Amnesty International has urged the Egyptian authorities to release nine Coptic Christians who were arbitrarily detained at the end of January after protesting against the authorities’ refusal to rebuild a church that had burned down five years ago.
According to a report published today, the nine were arrested by security forces in their village, Ezbet Farag Allah in the El-Minya governorate, having appeared in a video that circulated the week before on 22 January, in what was described as a “peaceful protest”.
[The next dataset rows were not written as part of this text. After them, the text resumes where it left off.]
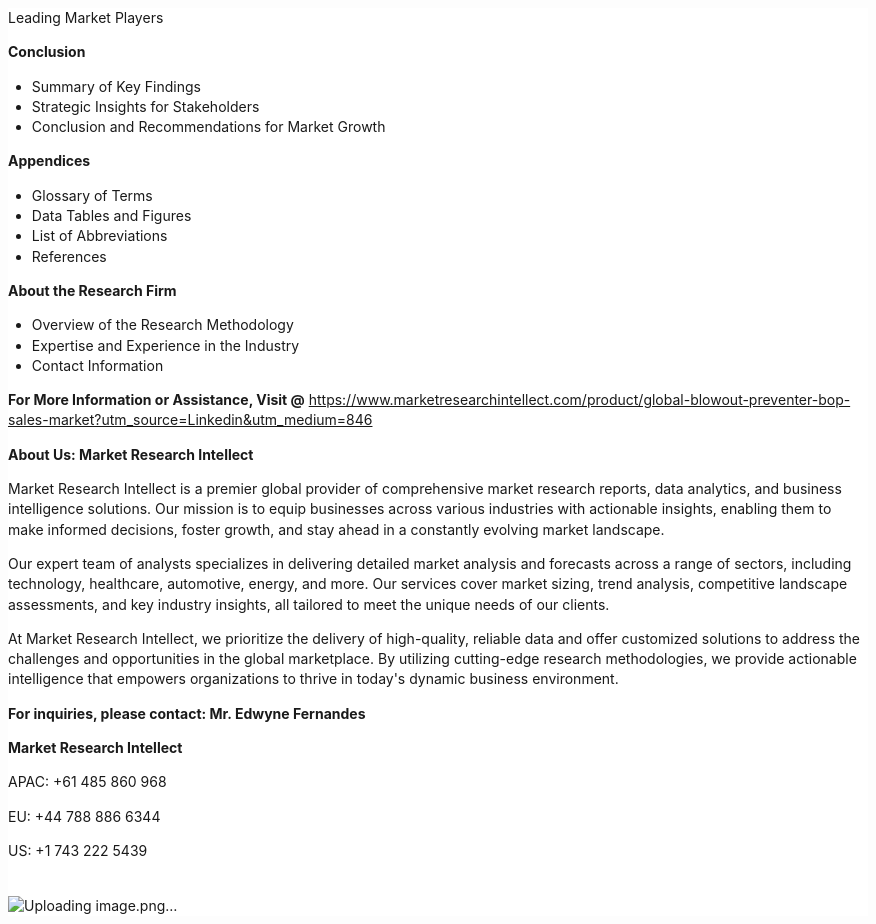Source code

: Leading Market Players</li></ul><p><strong>Conclusion</strong></p><ul><li>Summary of Key Findings</li><li>Strategic Insights for Stakeholders</li><li>Conclusion and Recommendations for Market Growth</li></ul><p><strong>Appendices</strong></p><ul><li>Glossary of Terms</li><li>Data Tables and Figures</li><li>List of Abbreviations</li><li>References</li></ul><p><strong>About the Research Firm</strong></p><ul><li>Overview of the Research Methodology</li><li>Expertise and Experience in the Industry</li><li>Contact Information</li></ul></div><div class="article-main__content" data-test-id="publishing-text-block"><p><span class="font-[700]"><strong>For More Information or Assistance, Visit @</strong>&nbsp;<a href="https://www.marketresearchintellect.com/product/global-blowout-preventer-bop-sales-market?utm_source=Linkedin&utm_medium=846">https://www.marketresearchintellect.com/product/global-blowout-preventer-bop-sales-market?utm_source=Linkedin&utm_medium=846</a></span></p><p><strong>About Us: Market Research Intellect</strong></p><p>Market Research Intellect is a premier global provider of comprehensive market research reports, data analytics, and business intelligence solutions. Our mission is to equip businesses across various industries with actionable insights, enabling them to make informed decisions, foster growth, and stay ahead in a constantly evolving market landscape.</p><p>Our expert team of analysts specializes in delivering detailed market analysis and forecasts across a range of sectors, including technology, healthcare, automotive, energy, and more. Our services cover market sizing, trend analysis, competitive landscape assessments, and key industry insights, all tailored to meet the unique needs of our clients.</p><p>At Market Research Intellect, we prioritize the delivery of high-quality, reliable data and offer customized solutions to address the challenges and opportunities in the global marketplace. By utilizing cutting-edge research methodologies, we provide actionable intelligence that empowers organizations to thrive in today's dynamic business environment.</p><p><strong>For inquiries, please contact: Mr. Edwyne Fernandes</strong></p><p><strong>Market Research Intellect</strong></p><p>APAC: +61 485 860 968</p><p>EU: +44 788 886 6344</p><p>US: +1 743 222 5439</p></div><div class="article-main__content" data-test-id="publishing-text-block">&nbsp;</div>
![Uploading image.png…]()

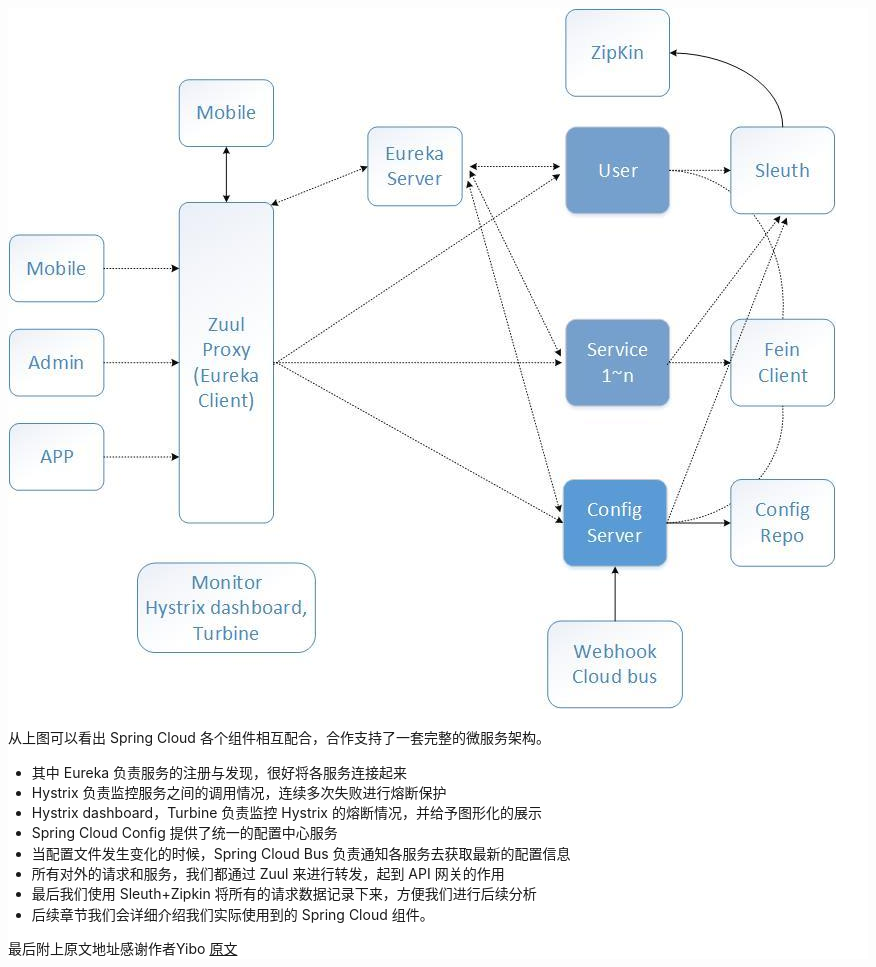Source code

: ![](/img/springcloud-组件.jpg)

从上图可以看出 Spring Cloud 各个组件相互配合，合作支持了一套完整的微服务架构。

- 其中 Eureka 负责服务的注册与发现，很好将各服务连接起来
- Hystrix 负责监控服务之间的调用情况，连续多次失败进行熔断保护
- Hystrix dashboard，Turbine 负责监控 Hystrix 的熔断情况，并给予图形化的展示
- Spring Cloud Config 提供了统一的配置中心服务
- 当配置文件发生变化的时候，Spring Cloud Bus 负责通知各服务去获取最新的配置信息
- 所有对外的请求和服务，我们都通过 Zuul 来进行转发，起到 API 网关的作用
- 最后我们使用 Sleuth+Zipkin 将所有的请求数据记录下来，方便我们进行后续分析
- 后续章节我们会详细介绍我们实际使用到的 Spring Cloud 组件。


最后附上原文地址感谢作者Yibo   [原文](https://windmt.com/2018/04/14/spring-cloud-0-microservices/)
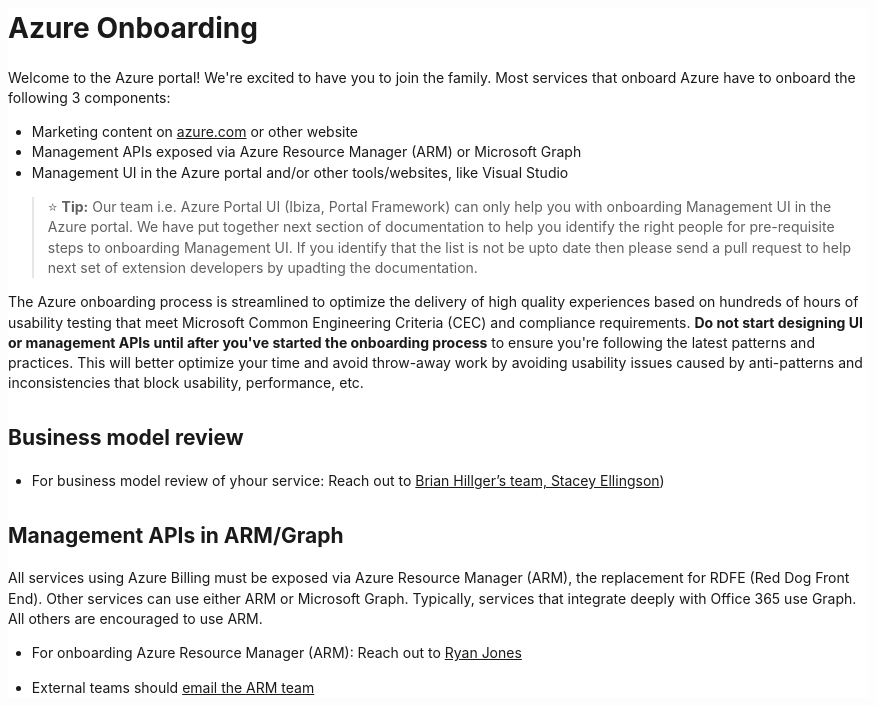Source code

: 



# Azure Onboarding


Welcome to the Azure portal! We're excited to have you to join the family. Most services that onboard Azure have to onboard the following 3 components:

* Marketing content on [azure.com](https://azure.microsoft.com) or other website
* Management APIs exposed via Azure Resource Manager (ARM) or Microsoft Graph
* Management UI in the Azure portal and/or other tools/websites, like Visual Studio


> :star: **Tip:** Our team i.e. Azure Portal UI (Ibiza, Portal Framework) can only help you with onboarding Management UI in the Azure portal. We have put together next section of documentation to help you identify the right people for pre-requisite steps to onboarding Management UI. If you identify that the list is not be upto date then please send a pull request to help next set of extension developers by upadting the documentation.




The Azure onboarding process is streamlined to optimize the delivery of high quality experiences based on hundreds of
hours of usability testing that meet Microsoft Common Engineering Criteria (CEC) and compliance requirements. **Do not
start designing UI or management APIs until after you've started the onboarding process** to ensure you're following the
latest patterns and practices. This will better optimize your time and avoid throw-away work by avoiding usability
issues caused by anti-patterns and inconsistencies that block usability, performance, etc.




## **Business model review**

* For business model review of yhour service:
  Reach out to [Brian Hillger’s team, Stacey Ellingson](mailto:ibiza-bmr@microsoft.com?subject=Azure%20Business%20model%20review))


## **Management APIs in ARM/Graph**



All services using Azure Billing must be exposed via Azure Resource Manager (ARM), the replacement for RDFE (Red Dog Front End). Other services can use either ARM or Microsoft Graph. Typically, services that integrate deeply with Office 365 use Graph. All others are encouraged to use ARM.



* For onboarding Azure Resource Manager (ARM):
  Reach out to [Ryan Jones](mailto:ibiza-arm@microsoft.com)

* External teams should [email the ARM team](mailto:aux-arm-leads@microsoft.com?subject=[Onboarding%20Request]%20to%20register%20&lt;RP%20Name&gt;)
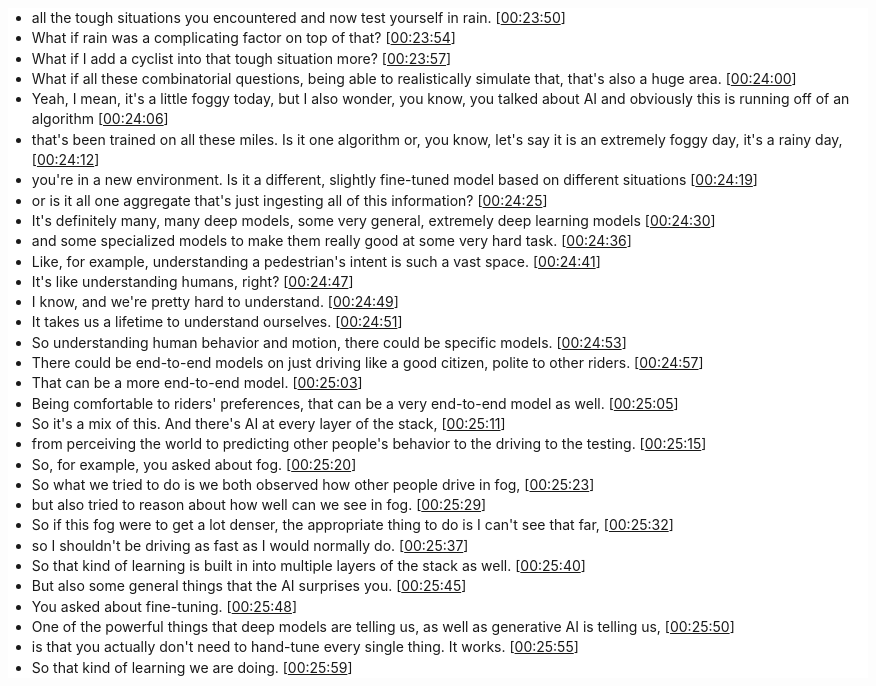 *  all the tough situations you encountered and now test yourself in rain. [[00:23:50](https://www.youtube.com/watch?v=yLFjGqwNQEw&t=1430.42s)]
*  What if rain was a complicating factor on top of that? [[00:23:54](https://www.youtube.com/watch?v=yLFjGqwNQEw&t=1434.42s)]
*  What if I add a cyclist into that tough situation more? [[00:23:57](https://www.youtube.com/watch?v=yLFjGqwNQEw&t=1437.42s)]
*  What if all these combinatorial questions, being able to realistically simulate that, that's also a huge area. [[00:24:00](https://www.youtube.com/watch?v=yLFjGqwNQEw&t=1440.42s)]
*  Yeah, I mean, it's a little foggy today, but I also wonder, you know, you talked about AI and obviously this is running off of an algorithm [[00:24:06](https://www.youtube.com/watch?v=yLFjGqwNQEw&t=1446.42s)]
*  that's been trained on all these miles. Is it one algorithm or, you know, let's say it is an extremely foggy day, it's a rainy day, [[00:24:12](https://www.youtube.com/watch?v=yLFjGqwNQEw&t=1452.42s)]
*  you're in a new environment. Is it a different, slightly fine-tuned model based on different situations [[00:24:19](https://www.youtube.com/watch?v=yLFjGqwNQEw&t=1459.42s)]
*  or is it all one aggregate that's just ingesting all of this information? [[00:24:25](https://www.youtube.com/watch?v=yLFjGqwNQEw&t=1465.42s)]
*  It's definitely many, many deep models, some very general, extremely deep learning models [[00:24:30](https://www.youtube.com/watch?v=yLFjGqwNQEw&t=1470.42s)]
*  and some specialized models to make them really good at some very hard task. [[00:24:36](https://www.youtube.com/watch?v=yLFjGqwNQEw&t=1476.42s)]
*  Like, for example, understanding a pedestrian's intent is such a vast space. [[00:24:41](https://www.youtube.com/watch?v=yLFjGqwNQEw&t=1481.42s)]
*  It's like understanding humans, right? [[00:24:47](https://www.youtube.com/watch?v=yLFjGqwNQEw&t=1487.42s)]
*  I know, and we're pretty hard to understand. [[00:24:49](https://www.youtube.com/watch?v=yLFjGqwNQEw&t=1489.42s)]
*  It takes us a lifetime to understand ourselves. [[00:24:51](https://www.youtube.com/watch?v=yLFjGqwNQEw&t=1491.42s)]
*  So understanding human behavior and motion, there could be specific models. [[00:24:53](https://www.youtube.com/watch?v=yLFjGqwNQEw&t=1493.42s)]
*  There could be end-to-end models on just driving like a good citizen, polite to other riders. [[00:24:57](https://www.youtube.com/watch?v=yLFjGqwNQEw&t=1497.42s)]
*  That can be a more end-to-end model. [[00:25:03](https://www.youtube.com/watch?v=yLFjGqwNQEw&t=1503.42s)]
*  Being comfortable to riders' preferences, that can be a very end-to-end model as well. [[00:25:05](https://www.youtube.com/watch?v=yLFjGqwNQEw&t=1505.42s)]
*  So it's a mix of this. And there's AI at every layer of the stack, [[00:25:11](https://www.youtube.com/watch?v=yLFjGqwNQEw&t=1511.42s)]
*  from perceiving the world to predicting other people's behavior to the driving to the testing. [[00:25:15](https://www.youtube.com/watch?v=yLFjGqwNQEw&t=1515.42s)]
*  So, for example, you asked about fog. [[00:25:20](https://www.youtube.com/watch?v=yLFjGqwNQEw&t=1520.42s)]
*  So what we tried to do is we both observed how other people drive in fog, [[00:25:23](https://www.youtube.com/watch?v=yLFjGqwNQEw&t=1523.42s)]
*  but also tried to reason about how well can we see in fog. [[00:25:29](https://www.youtube.com/watch?v=yLFjGqwNQEw&t=1529.42s)]
*  So if this fog were to get a lot denser, the appropriate thing to do is I can't see that far, [[00:25:32](https://www.youtube.com/watch?v=yLFjGqwNQEw&t=1532.42s)]
*  so I shouldn't be driving as fast as I would normally do. [[00:25:37](https://www.youtube.com/watch?v=yLFjGqwNQEw&t=1537.42s)]
*  So that kind of learning is built in into multiple layers of the stack as well. [[00:25:40](https://www.youtube.com/watch?v=yLFjGqwNQEw&t=1540.42s)]
*  But also some general things that the AI surprises you. [[00:25:45](https://www.youtube.com/watch?v=yLFjGqwNQEw&t=1545.42s)]
*  You asked about fine-tuning. [[00:25:48](https://www.youtube.com/watch?v=yLFjGqwNQEw&t=1548.42s)]
*  One of the powerful things that deep models are telling us, as well as generative AI is telling us, [[00:25:50](https://www.youtube.com/watch?v=yLFjGqwNQEw&t=1550.42s)]
*  is that you actually don't need to hand-tune every single thing. It works. [[00:25:55](https://www.youtube.com/watch?v=yLFjGqwNQEw&t=1555.42s)]
*  So that kind of learning we are doing. [[00:25:59](https://www.youtube.com/watch?v=yLFjGqwNQEw&t=1559.42s)]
“The Egyptian authorities have, for years, ignored calls to rebuild the church, leaving around 800 Coptic Christians without a place to worship in their village. Now, in their shameful efforts to silence these calls, they are arbitrarily detaining villagers, criminalising peaceful protests, and slapping ludicrous charges on those who dare to speak out,” said Philip Luther, Amnesty’s Middle East and North Africa Research and Advocacy Director.
“Coptic Christians in Egypt should be afforded the right to collectively practise their religion. For too long, their religious freedom has been undermined by discriminatory laws and practices, which place undue restrictions on the construction and renovation of churches and grant unbridled power to governors and security forces to make decisions over church repairs.”
The report states that, after being detained, the nine defendants were interrogated while blindfolded and handcuffed, without any lawyers present, before being sent for prosecution on 2 and 3 February. Their families were also denied information regarding their fate or whereabouts. The State Security Prosecution decided to imprison the nine for 15 days, pending investigations, then renewed the detention decision on 12 February.
A month later, the Supreme State Security Prosecution renewed their detention for a period of 15 days.
In 2016 the village’s only church, the Church of St Joseph and Abu Sefein caught fire, which the authorities failed to investigate, although some believe the incident was a “deliberate act”. It was officially demolished in July 2021.